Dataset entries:
○ ○ ○ ○ ○

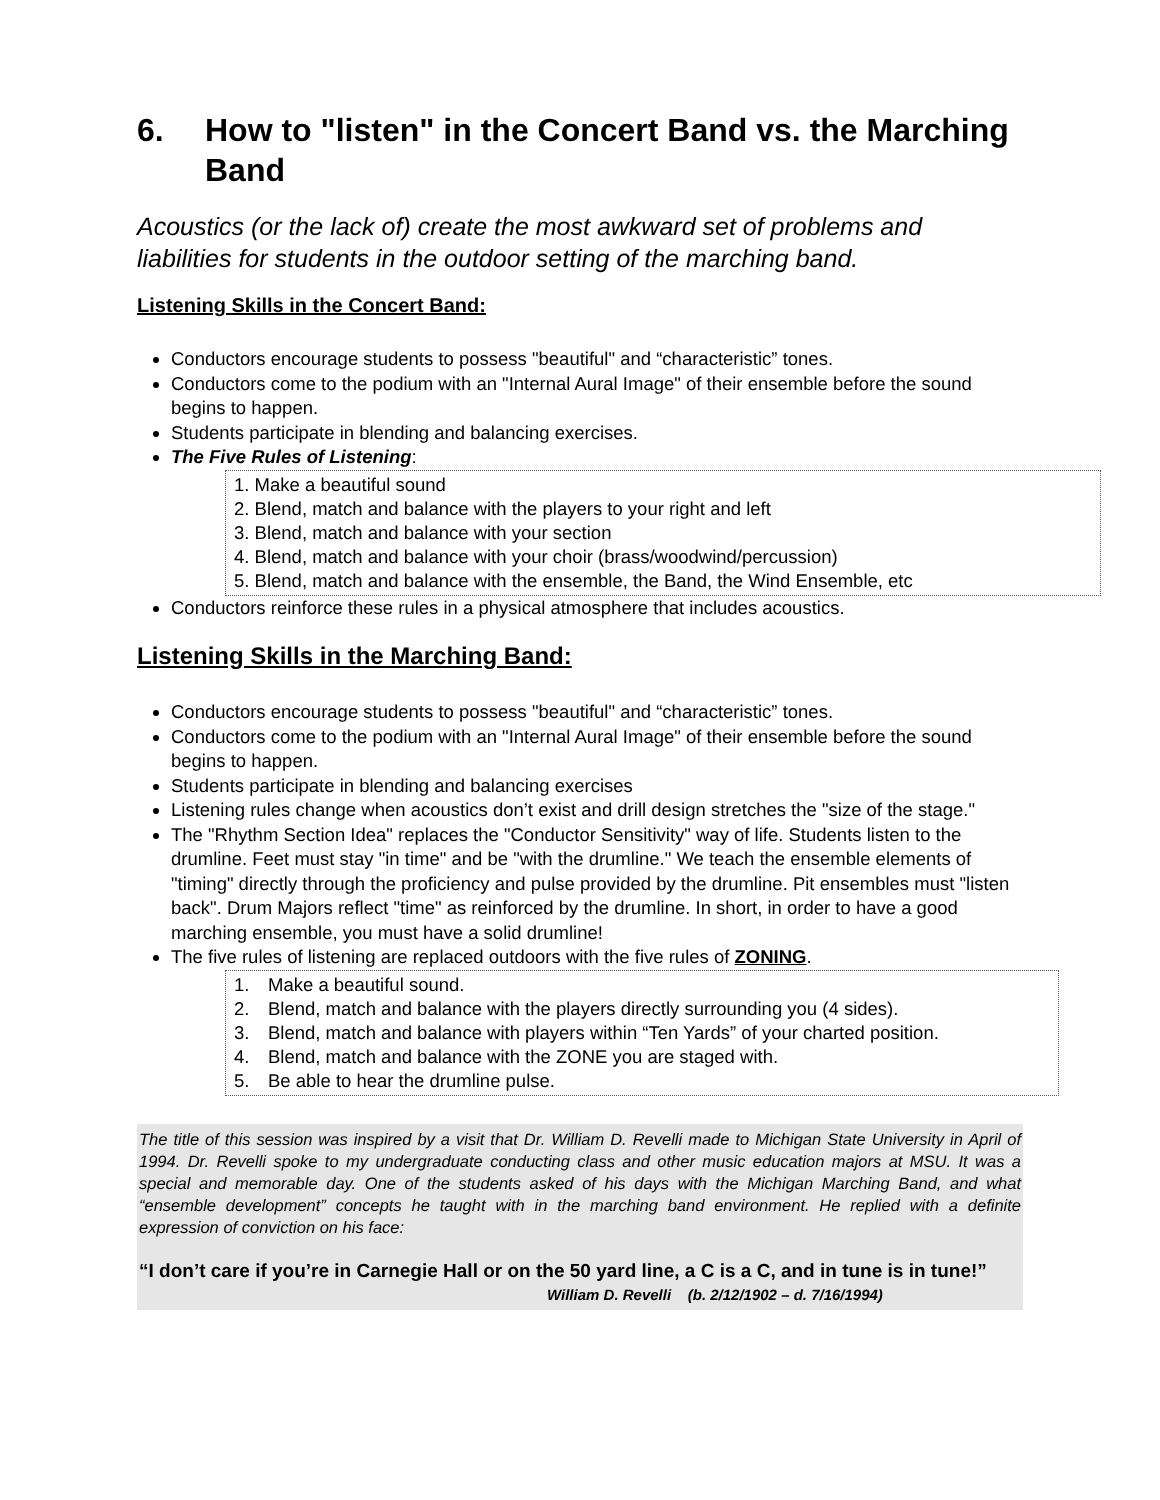6. How to "listen" in the Concert Band vs. the Marching Band
Acoustics (or the lack of) create the most awkward set of problems and liabilities for students in the outdoor setting of the marching band.
Listening Skills in the Concert Band:
Conductors encourage students to possess "beautiful" and “characteristic” tones.
Conductors come to the podium with an "Internal Aural Image" of their ensemble before the sound begins to happen.
Students participate in blending and balancing exercises.
The Five Rules of Listening:
1. Make a beautiful sound
2. Blend, match and balance with the players to your right and left
3. Blend, match and balance with your section
4. Blend, match and balance with your choir (brass/woodwind/percussion)
5. Blend, match and balance with the ensemble, the Band, the Wind Ensemble, etc
Conductors reinforce these rules in a physical atmosphere that includes acoustics.
Listening Skills in the Marching Band:
Conductors encourage students to possess "beautiful" and “characteristic” tones.
Conductors come to the podium with an "Internal Aural Image" of their ensemble before the sound begins to happen.
Students participate in blending and balancing exercises
Listening rules change when acoustics don’t exist and drill design stretches the "size of the stage."
The "Rhythm Section Idea" replaces the "Conductor Sensitivity" way of life. Students listen to the drumline. Feet must stay "in time" and be "with the drumline." We teach the ensemble elements of "timing" directly through the proficiency and pulse provided by the drumline. Pit ensembles must "listen back". Drum Majors reflect "time" as reinforced by the drumline. In short, in order to have a good marching ensemble, you must have a solid drumline!
The five rules of listening are replaced outdoors with the five rules of ZONING.
1. Make a beautiful sound.
2. Blend, match and balance with the players directly surrounding you (4 sides).
3. Blend, match and balance with players within “Ten Yards” of your charted position.
4. Blend, match and balance with the ZONE you are staged with.
5. Be able to hear the drumline pulse.
The title of this session was inspired by a visit that Dr. William D. Revelli made to Michigan State University in April of 1994. Dr. Revelli spoke to my undergraduate conducting class and other music education majors at MSU. It was a special and memorable day. One of the students asked of his days with the Michigan Marching Band, and what “ensemble development” concepts he taught with in the marching band environment. He replied with a definite expression of conviction on his face:
“I don’t care if you’re in Carnegie Hall or on the 50 yard line, a C is a C, and in tune is in tune!”
William D. Revelli (b. 2/12/1902 – d. 7/16/1994)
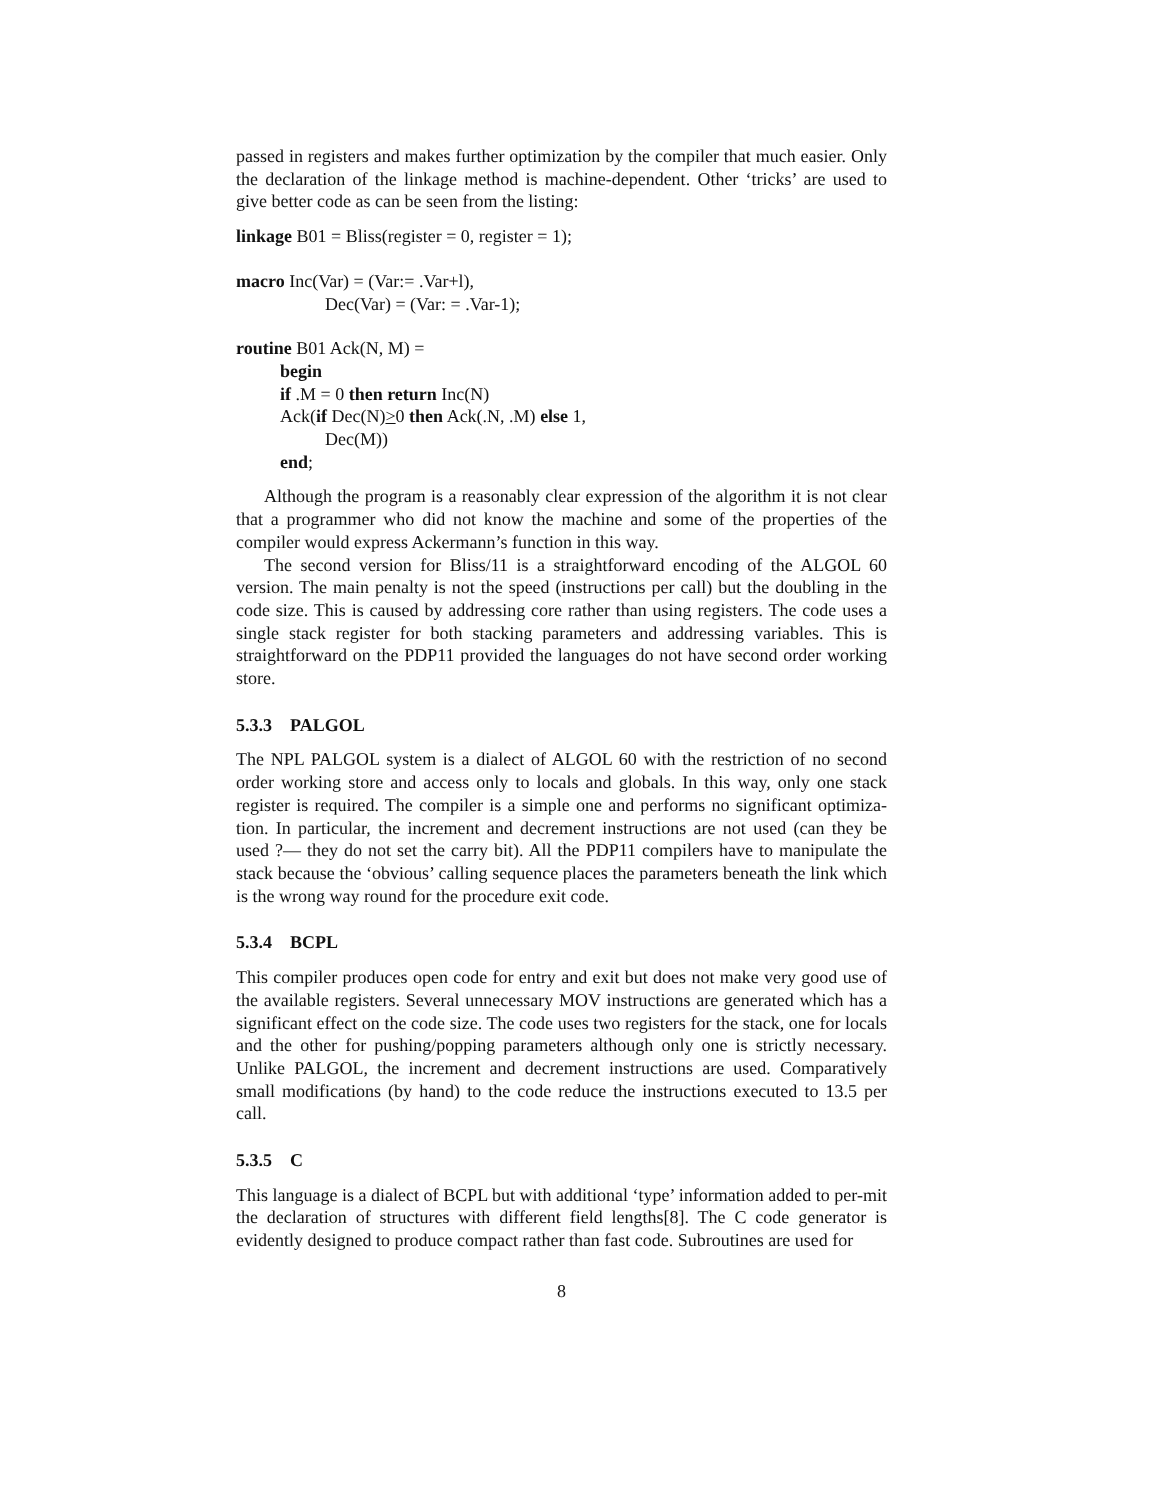passed in registers and makes further optimization by the compiler that much easier. Only the declaration of the linkage method is machine-dependent. Other ‘tricks’ are used to give better code as can be seen from the listing:
linkage B01 = Bliss(register = 0, register = 1);
macro Inc(Var) = (Var:= .Var+l),
Dec(Var) = (Var: = .Var-1);
routine B01 Ack(N, M) =
begin
if .M = 0 then return Inc(N)
Ack(if Dec(N)>0 then Ack(.N, .M) else 1,
Dec(M))
end;
Although the program is a reasonably clear expression of the algorithm it is not clear that a programmer who did not know the machine and some of the properties of the compiler would express Ackermann’s function in this way.
The second version for Bliss/11 is a straightforward encoding of the ALGOL 60 version. The main penalty is not the speed (instructions per call) but the doubling in the code size. This is caused by addressing core rather than using registers. The code uses a single stack register for both stacking parameters and addressing variables. This is straightforward on the PDP11 provided the languages do not have second order working store.
5.3.3 PALGOL
The NPL PALGOL system is a dialect of ALGOL 60 with the restriction of no second order working store and access only to locals and globals. In this way, only one stack register is required. The compiler is a simple one and performs no significant optimiza-tion. In particular, the increment and decrement instructions are not used (can they be used ?— they do not set the carry bit). All the PDP11 compilers have to manipulate the stack because the ‘obvious’ calling sequence places the parameters beneath the link which is the wrong way round for the procedure exit code.
5.3.4 BCPL
This compiler produces open code for entry and exit but does not make very good use of the available registers. Several unnecessary MOV instructions are generated which has a significant effect on the code size. The code uses two registers for the stack, one for locals and the other for pushing/popping parameters although only one is strictly necessary. Unlike PALGOL, the increment and decrement instructions are used. Comparatively small modifications (by hand) to the code reduce the instructions executed to 13.5 per call.
5.3.5 C
This language is a dialect of BCPL but with additional ‘type’ information added to per-mit the declaration of structures with different field lengths[8]. The C code generator is evidently designed to produce compact rather than fast code. Subroutines are used for
8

○ ○ ○ ○ ○

Only the lines from the one holding "The second version" to the end of the entries above belong in the answer, each copied exactly.

Finished exercise
The second version for Bliss/11 is a straightforward encoding of the ALGOL 60 version. The main penalty is not the speed (instructions per call) but the doubling in the code size. This is caused by addressing core rather than using registers. The code uses a single stack register for both stacking parameters and addressing variables. This is straightforward on the PDP11 provided the languages do not have second order working store.
5.3.3 PALGOL
The NPL PALGOL system is a dialect of ALGOL 60 with the restriction of no second order working store and access only to locals and globals. In this way, only one stack register is required. The compiler is a simple one and performs no significant optimiza-tion. In particular, the increment and decrement instructions are not used (can they be used ?— they do not set the carry bit). All the PDP11 compilers have to manipulate the stack because the ‘obvious’ calling sequence places the parameters beneath the link which is the wrong way round for the procedure exit code.
5.3.4 BCPL
This compiler produces open code for entry and exit but does not make very good use of the available registers. Several unnecessary MOV instructions are generated which has a significant effect on the code size. The code uses two registers for the stack, one for locals and the other for pushing/popping parameters although only one is strictly necessary. Unlike PALGOL, the increment and decrement instructions are used. Comparatively small modifications (by hand) to the code reduce the instructions executed to 13.5 per call.
5.3.5 C
This language is a dialect of BCPL but with additional ‘type’ information added to per-mit the declaration of structures with different field lengths[8]. The C code generator is evidently designed to produce compact rather than fast code. Subroutines are used for
8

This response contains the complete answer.